Trustee Duty to Send Beneficiary Accountings

Maybe so.  Regardless, it is prudent.

What is a Fiduciary Accounting? A Trustee generally has an annual duty to report to the trust beneficiaries in the form of a fiduciary accounting.

·         A fiduciary accounting is a comprehensive report of the financial activity within a trust (or estate) during the reporting period.

·         The accounting should reflect all the receipts, disbursements, assets, and liabilities administered by the Trustee (the fiduciary),

·         All financial activity should be properly allocated between trust principal and income.

·         We typically recommend fiduciary accountings be prepared in the format prescribed by National Fiduciary Accounting Standards, requiring special software.  A bank or trust company will produce monthly statements that comport with these standards.

Fiduciary Accounting Requirements. A fiduciary accounting may be required by the trust instrument and/or by state statute.  It is important to consult with legal counsel to understand the trust agreement and how state law intersects with or overrides the trust agreement.

·         In Michigan, for example, a trust agreement may not override state law, as follows:  A fiduciary can be ordered to prepare a fiduciary accounting by probate court at the request of a beneficiary.

Relief of Liability. A fiduciary may decide to produce an accounting to ensure that he or she is ultimately released from liability for transactions reported in the fiduciary accounting.

·         In Michigan, for example, Trustee liability for transactions reported in the fiduciary accounting is limited to one year from the date the beneficiary is sent the fiduciary accounting.

Beneficiary Rights. An accounting also protects the beneficiaries because it requires the fiduciary to disclose all of the activity in the trust (or estate) that the beneficiary can review and, if the beneficiary disagrees, can challenge.

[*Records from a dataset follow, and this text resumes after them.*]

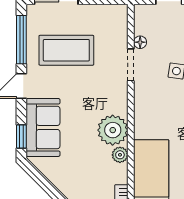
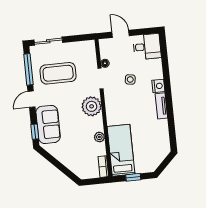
plant: (113, 130) -> (92, 106), moved

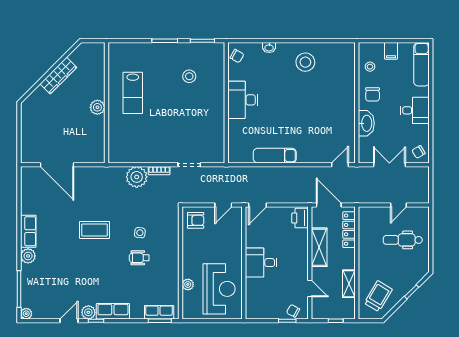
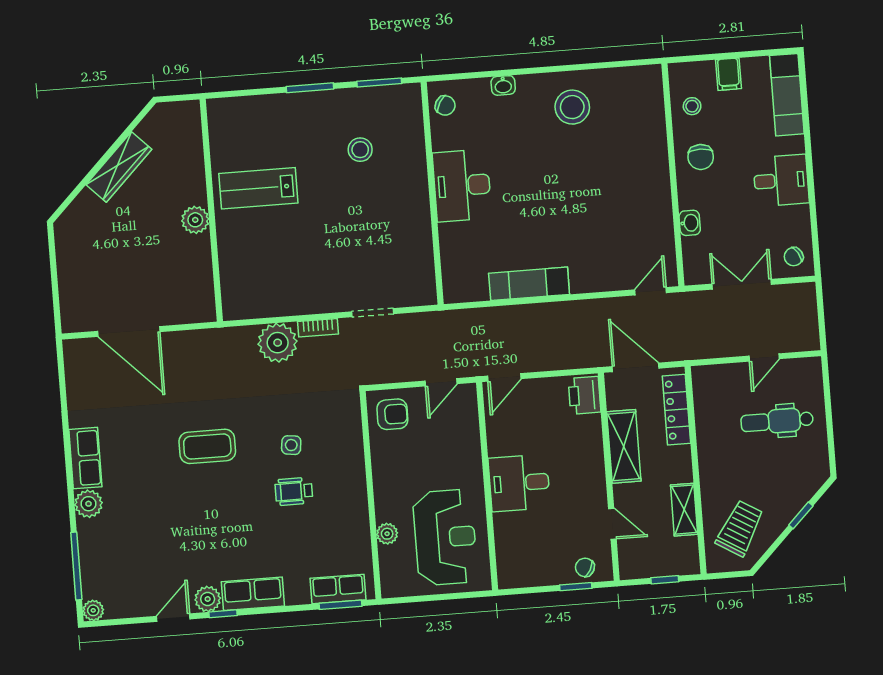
lab bench: (133, 93) -> (258, 188), turned 90
washbasin: (366, 123) -> (690, 223), width x0.52, depth x0.69

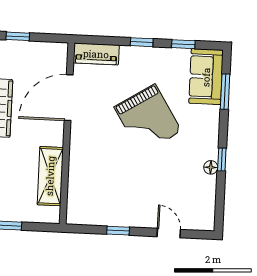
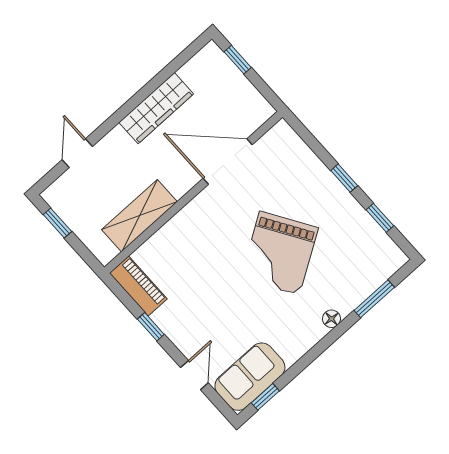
piano: (96, 54) -> (138, 286), moved, turned 180
sofa: (206, 77) -> (250, 377), moved
window: (222, 159) -> (265, 397), moved
floor lamp: (211, 167) -> (331, 319), moved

·         State law and the governing instrument may permit a beneficiary to waive in writing his or her right to an annual accounting.  Beneficiaries who are already receiving monthly investment advisory statements may feel comfortable waiving this right for the sake of cost savings.

Fiduciary Accounting Income. A fiduciary accounting importantly computes and discloses the amount of annual fiduciary accounting income, distributable to beneficiaries under the terms of the trust instrument.

·         The trust instrument may advise the Trustee on transactions that comprise fiduciary accounting income.  If not, state law provides a roadmap for computing fiduciary accounting income. Fiduciary accounting income is a complex computation, so it is important to consult with trust legal counsel.

Tax Returns. Fiduciary accounting income may affect a trust’s income tax filings.

·         Fiduciary accounting income is required to be disclosed on the trust’s annual income tax return for “complex” trusts (trusts distributing something other than just “all net accounting income” in any given year).

·         While a completely different concept than taxable income, fiduciary accounting income may actually affect the allocation of taxable income between the trust and its beneficiaries.

In Conclusion. Because a Trustee has a legal liability for his or her actions, and also a legal duty to report to trust beneficiaries on trust transactions pursuant to the trust instrument and governing state law, the preparation of an annual fiduciary accounting is a “must-do” Trustee responsibility.

·         Trust beneficiaries may be entitled to waive their rights to accountings.

·         Preparing a fiduciary accounting facilitates the computation of fiduciary accounting income, which is required to make trust distributions and prepare trust income tax returns.

·         Having a professional Trustee like an attorney or trust company can ensure this important annual responsibility is accomplished.

All of our blog posts are for educational purposes only and should not be relied upon without consulting your own professional advisors. Content can become obsolete and will not be updated to reflect federal, state and local law changes.